* optimal value for blksize_size
@ 2002-11-27 23:24 Alex Ryan
2002-11-28 10:21 ` Jens Axboe
0 siblings, 1 reply; 2+ messages in thread
From: Alex Ryan @ 2002-11-27 23:24 UTC (permalink / raw)
To: linux-kernel
Hello,
I am writing a Linux block driver for our RAID firmware, and I am
very confused about blksize_size.
The documentation simply says that blksize_size should be the size
of the block used by the device in bytes.
Now, for my device(hard disk), the only restriction is that calls
must be a multiple of 512 bytes(1 sector).
I thought the natural choice for blksize_size would be 512, but I
saw that if I make it as 512 then the upper layer breaks up all
calls into buffer heads , each of size 512.
I think that is bad for sequential performance, even though my
device has scatter gather capability.
And if I make blksize_size of a higher value(e.g 4K), then the
upper layer gives calls of 4k size even for 512 byte reads.
Making blksize_size greater than PAGE_SIZE results in kernel
panic.
I am really very confused about what blksize_size really means,
and what should be an optimum value to put in there.
One more question about clustering:
All IO requests for consecutive sectors are clustered in the same
request structure, this much I understand. My question is, does
the b_data field of the corresponding bufferheads are also
sequential in the physical memory?

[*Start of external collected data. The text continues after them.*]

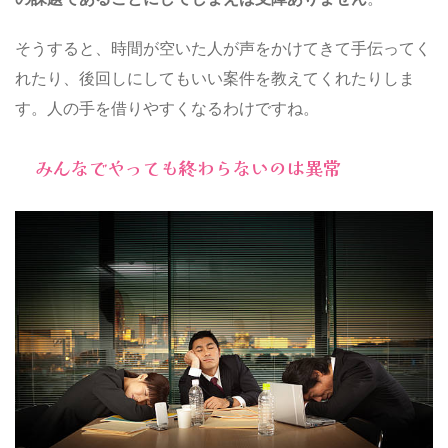
そうすると、時間が空いた人が声をかけてきて手伝ってく
れたり、後回しにしてもいい案件を教えてくれたりしま
す。人の手を借りやすくなるわけですね。
みんなでやっても終わらないのは異常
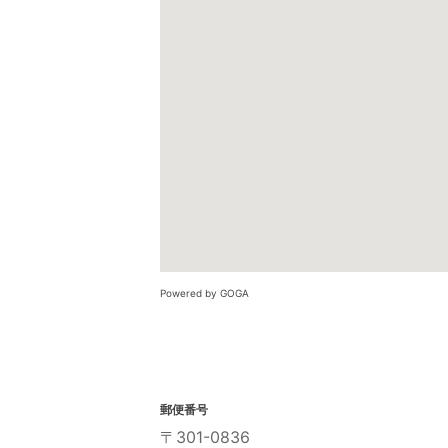
Powered by GOGA
郵便番号
〒301-0836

In other words, can I satisfy a
request if I simply transfer req->nr_sectors amount of data to
req->buffer?
-Alex
^ permalink raw reply [flat|nested] 2+ messages in thread
* Re: optimal value for blksize_size
2002-11-27 23:24 optimal value for blksize_size Alex Ryan
@ 2002-11-28 10:21 ` Jens Axboe
0 siblings, 0 replies; 2+ messages in thread
From: Jens Axboe @ 2002-11-28 10:21 UTC (permalink / raw)
To: Alex Ryan; +Cc: linux-kernel
On Wed, Nov 27 2002, Alex Ryan wrote:
> Hello,
>
> I am writing a Linux block driver for our RAID firmware, and I am
> very confused about blksize_size.
>
> The documentation simply says that blksize_size should be the size
> of the block used by the device in bytes.

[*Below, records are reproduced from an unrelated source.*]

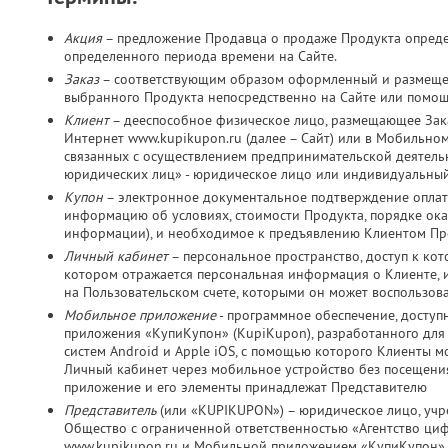
Акция
– предложение Продавца о продаже Продукта определ
определенного периода времени на Сайте.
Заказ
– соответствующим образом оформленный и размещен
выбранного Продукта непосредственно на Сайте или помо
Клиент
– дееспособное физическое лицо, размещающее Зака
Интернет www.kupikupon.ru (далее – Сайт) или в Мобильно
связанных с осуществлением предпринимательской деятельно
юридических лиц» - юридическое лицо или индивидуальный
Купон
– электронное документальное подтверждение оплат
информацию об условиях, стоимости Продукта, порядке оказ
информации), и необходимое к предъявлению Клиентом Пр
Личный кабинет
– персональное пространство, доступ к ко
котором отражается персональная информация о Клиенте, и
на Пользовательском счете, которыми он может воспользов
Мобильное приложение
- программное обеспечение, досту
приложения «КупиКупон» (KupiKupon), разработанного дл
систем Android и Apple iOS, с помощью которого Клиенты м
Личный кабинет через мобильное устройство без посещения
приложение и его элементы принадлежат Представителю
Представитель
(или «KUPIKUPON») – юридическое лицо, учр
Общество с ограниченной ответственностью «Агентство ц
www.kupikupon.ru и Мобильной приложением «КупиКупон»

> Now, for my device(hard disk), the only restriction is that calls
> must be a multiple of 512 bytes(1 sector).
>
> I thought the natural choice for blksize_size would be 512, but I
> saw that if I make it as 512 then the upper layer breaks up all
> calls into buffer heads , each of size 512.
> I think that is bad for sequential performance, even though my
> device has scatter gather capability.
>
> And if I make blksize_size of a higher value(e.g 4K), then the
> upper layer gives calls of 4k size even for 512 byte reads.
>
> Making blksize_size greater than PAGE_SIZE results in kernel
> panic.
>
> I am really very confused about what blksize_size really means,
> and what should be an optimum value to put in there.
You should not put anything there, just leave room for someone else to
fill it in. It's the soft block size, and file systems typically set it
at mount time.
If 512b is the minimum request size you can do, you need to set
hardsect_size to that and trust that you wont get requests below that
size.
That's all you need to worry about.
> One more question about clustering:
> All IO requests for consecutive sectors are clustered in the same
> request structure, this much I understand. My question is, does
> the b_data field of the corresponding bufferheads are also
> sequential in the physical memory? In other words, can I satisfy a
> request if I simply transfer req->nr_sectors amount of data to
> req->buffer?
No this is very wrong. First of all, if you are setting up sg tables for
a request you never ever want to look at rq->buffer. Ever. You need to
loop through all the buffer heads attached to the request and setup an
sg entry for each of them.
A clustered request just means that it is contig on disk, not in memory.
Of course it can happen that some buffer_heads are also contig in memory
and you can coalesc these segments into one sg entry, but that all
depends on your hardware capabilities and you need to detect this
yourself.
BTW, I'm assuming a 2.4 kernel. In 2.5 this is all automated for you.